Bertrand’s original construction of the Cowboy Philosopher tells you that cowboys don’t talk philosophy, but that they should–and that they and everyone else should live philosophy out: “No, I drift.” As opposed to the noisy Dada violation of Napoleon’s head on a cowboy’s body–a discontinuity that by virtue of its noise is easily grasped, and as easily deflected–the more quiet violation of the cowboy with a speech balloon filled with cryptic philosophy makes a tiny breach in the received, prefabricated cultural assumptions anyone brings to the metaphor. Because the metaphor cannot be immediately deciphered, it festers. Since received cultural assumptions are hegemonic propositions about the way the world is supposed to work, the quiet metaphorical discontinuity is, depending on how you look at it, either a small joke on cultural forms, or a sign that reality can be transformed. Napoleon’s head on a cowboy’s body is a sterile one-line, like Ronald Reagan’s head on Rambo’s body: it is a one-way metaphor based on identifications already fixed in the mind of whoever might respond to the juxtaposition, and as such it is not really a juxtaposition at all, much less a metaphor. The Cowboy Philosopher is an open-ended metaphor of the most unlikely people talking about the most unlikely things–and no one knows where such a conversation ends.
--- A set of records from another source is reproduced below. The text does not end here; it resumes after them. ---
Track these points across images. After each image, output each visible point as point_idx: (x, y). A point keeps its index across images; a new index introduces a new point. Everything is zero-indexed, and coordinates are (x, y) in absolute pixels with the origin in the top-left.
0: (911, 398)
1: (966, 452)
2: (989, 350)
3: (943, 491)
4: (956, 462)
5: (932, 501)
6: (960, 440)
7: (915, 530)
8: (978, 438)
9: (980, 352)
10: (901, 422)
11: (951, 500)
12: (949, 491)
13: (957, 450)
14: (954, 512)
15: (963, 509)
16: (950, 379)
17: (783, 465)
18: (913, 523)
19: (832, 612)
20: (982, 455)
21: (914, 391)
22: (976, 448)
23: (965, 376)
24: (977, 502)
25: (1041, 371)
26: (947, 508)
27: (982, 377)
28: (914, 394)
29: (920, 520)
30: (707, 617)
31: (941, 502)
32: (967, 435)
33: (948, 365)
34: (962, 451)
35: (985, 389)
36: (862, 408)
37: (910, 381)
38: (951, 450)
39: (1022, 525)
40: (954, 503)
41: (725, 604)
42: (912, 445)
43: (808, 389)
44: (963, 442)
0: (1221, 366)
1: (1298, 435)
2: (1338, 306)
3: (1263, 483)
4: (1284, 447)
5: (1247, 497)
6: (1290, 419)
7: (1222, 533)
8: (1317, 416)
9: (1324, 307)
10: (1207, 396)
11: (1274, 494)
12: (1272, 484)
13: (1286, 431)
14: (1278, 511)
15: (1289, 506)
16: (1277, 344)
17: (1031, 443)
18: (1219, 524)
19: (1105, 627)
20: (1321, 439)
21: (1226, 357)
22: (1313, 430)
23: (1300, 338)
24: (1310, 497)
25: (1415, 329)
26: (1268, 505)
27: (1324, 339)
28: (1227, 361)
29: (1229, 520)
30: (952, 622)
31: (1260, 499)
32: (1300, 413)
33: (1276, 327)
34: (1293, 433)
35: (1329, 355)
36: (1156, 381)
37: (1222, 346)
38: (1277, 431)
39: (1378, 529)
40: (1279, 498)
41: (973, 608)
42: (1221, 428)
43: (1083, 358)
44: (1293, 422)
Where it began, though, is clear–almost weirdly clear. Bertrand’s application of Bernstein’s dialogue (meant to capture the spirit of Debord) seems like a fortuitous accident, and maybe it was. But the identification of the philosopher and the cowboy was there from the start–separated, the two sides of the metaphor looking for each other like blind men in a labyrinth. In Bernstein’s novel, some pages after the conversation about Gilles’s “drift,” is a paragraph that sums up the situationist critique of everyday life in the modern world, capturing both the impoverishment of modern alienation and its spectacular seductions. Gilles is off with Carole, his new paramour; his wife Geneviève, the narrator, is on her own.

The afternoon loomed up empty before me. Luckily, a theater on my street was playing a Western so old I knew it had to be good. For a modest sum, I assisted in the invasions of China; in the efforts of an army which triumphed without losses over backward terrorists hiding in the underbush, disavowed by everyone; in a presidential inauguration and an international tournament. Then the smile of Colgate toothpaste brought us back to the feature; the lion roared on the screen; and the cowboy hero won his heroine in ninety minutes.
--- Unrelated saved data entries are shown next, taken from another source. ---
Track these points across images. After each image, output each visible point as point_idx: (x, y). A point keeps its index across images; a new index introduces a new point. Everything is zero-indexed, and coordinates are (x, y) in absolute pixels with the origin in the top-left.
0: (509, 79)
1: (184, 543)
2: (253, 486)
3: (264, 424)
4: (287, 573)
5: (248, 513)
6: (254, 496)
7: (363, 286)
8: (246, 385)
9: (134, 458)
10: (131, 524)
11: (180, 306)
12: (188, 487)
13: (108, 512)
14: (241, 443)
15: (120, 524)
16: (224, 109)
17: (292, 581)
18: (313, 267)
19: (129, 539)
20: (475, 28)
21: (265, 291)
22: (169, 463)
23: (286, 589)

So Bernstein wrote in 1960; but in 1954, with Debord’s Lettrist International caught up in its drift, the identification of the cowboy and the philosopher was not separated, but already whole. That identification had been made in Potlatch, a mimeographed Lettrist International sheet too obscure for Bertrand to have known. This means that as he tried to find an image to dramatize the situationist critique, the identification was coded in the critique, and that without knowing it, he deciphered the code.

On August 10 1954, in the smudge pages of Potlatch #8, Debord, Bernstein, and the four or five other members of the Lettrist International found themselves talking about the Holy Grail–locked up, they said, in “God’s prison.”
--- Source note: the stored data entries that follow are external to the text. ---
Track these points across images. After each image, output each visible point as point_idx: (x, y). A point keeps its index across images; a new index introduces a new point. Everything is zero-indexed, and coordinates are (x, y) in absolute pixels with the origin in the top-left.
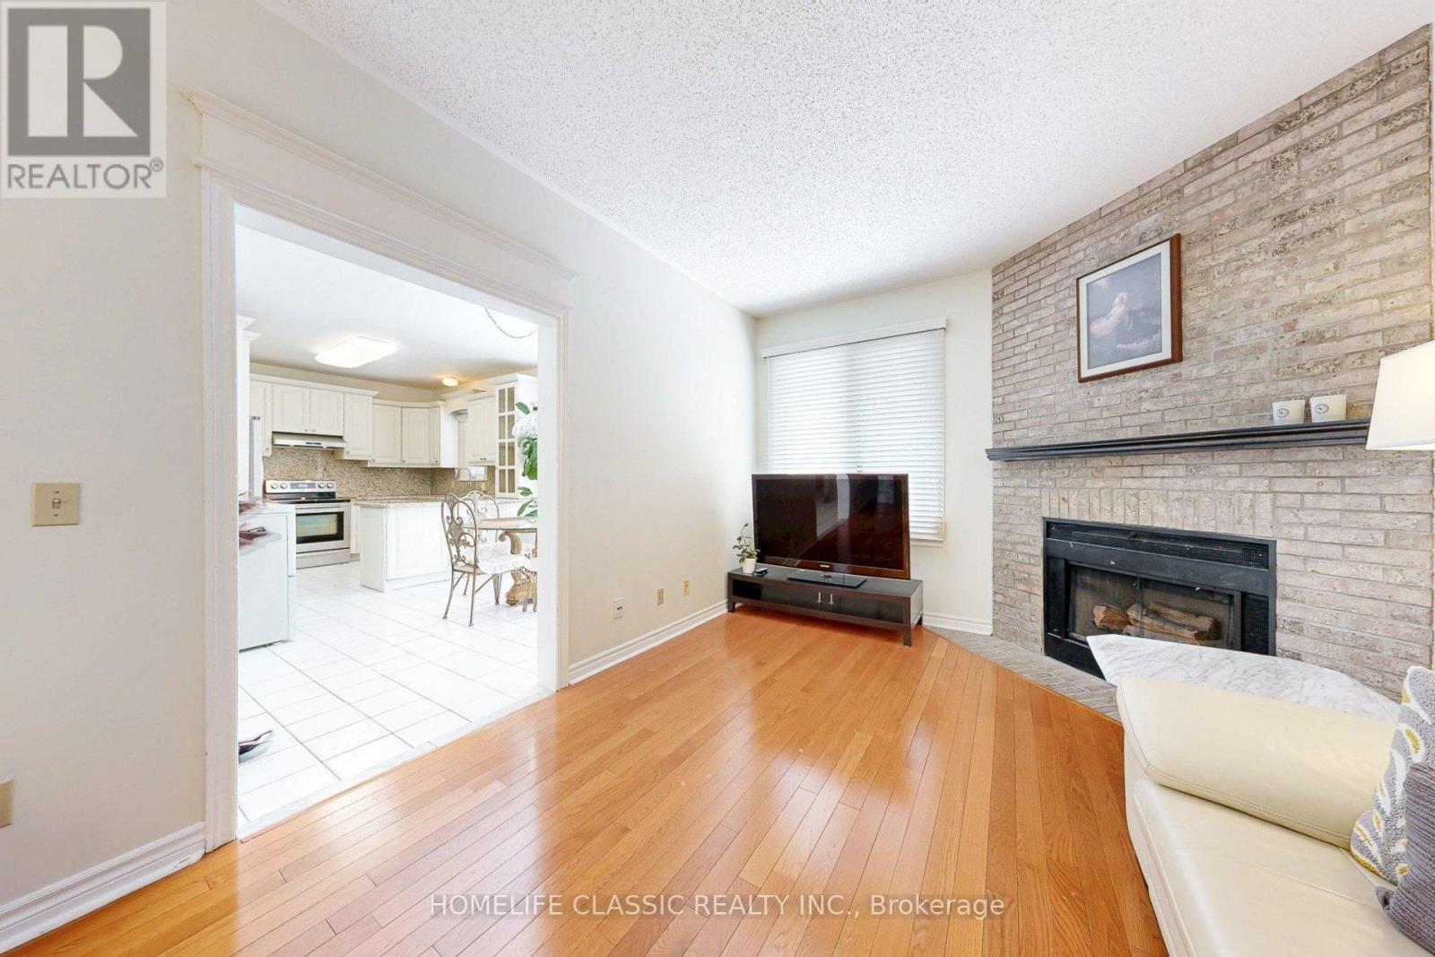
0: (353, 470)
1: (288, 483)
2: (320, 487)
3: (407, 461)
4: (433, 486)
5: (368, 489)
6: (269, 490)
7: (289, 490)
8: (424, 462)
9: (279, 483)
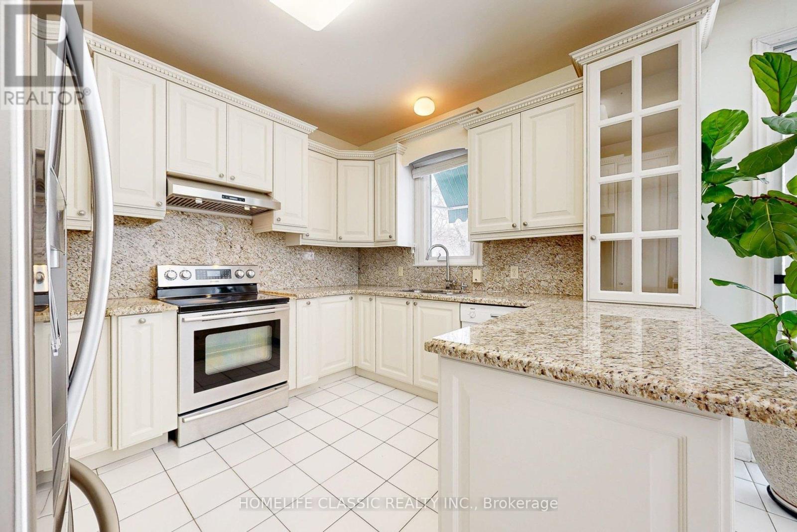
0: (277, 250)
1: (192, 269)
2: (237, 276)
3: (345, 238)
4: (359, 273)
5: (294, 279)
6: (162, 282)
7: (193, 282)
8: (364, 238)
9: (178, 269)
At the same time [the LI wrote], we like to think that those who sought the Grail weren’t dupes. Their DERIVE is worthy of us–we have to recognize their capricious journeys, their passion without purpose. The religious makeup falls away. These knights of a mythic Western were out for pleasure: a brilliant talent for losing themselves in play; a voyage into amazement; a love of speed; a terrain of relativity.

The shape of a table changes faster than the reasons for drinking. Our tables aren’t often round, but someday, we’re going to build our own “castles of adventure.”

In many ways, the story of the Search for the Grail prefigures a way of life that is altogether modern.

The story of the Cowboy Philosopher is its own story; it is also a story of the times it drifted through.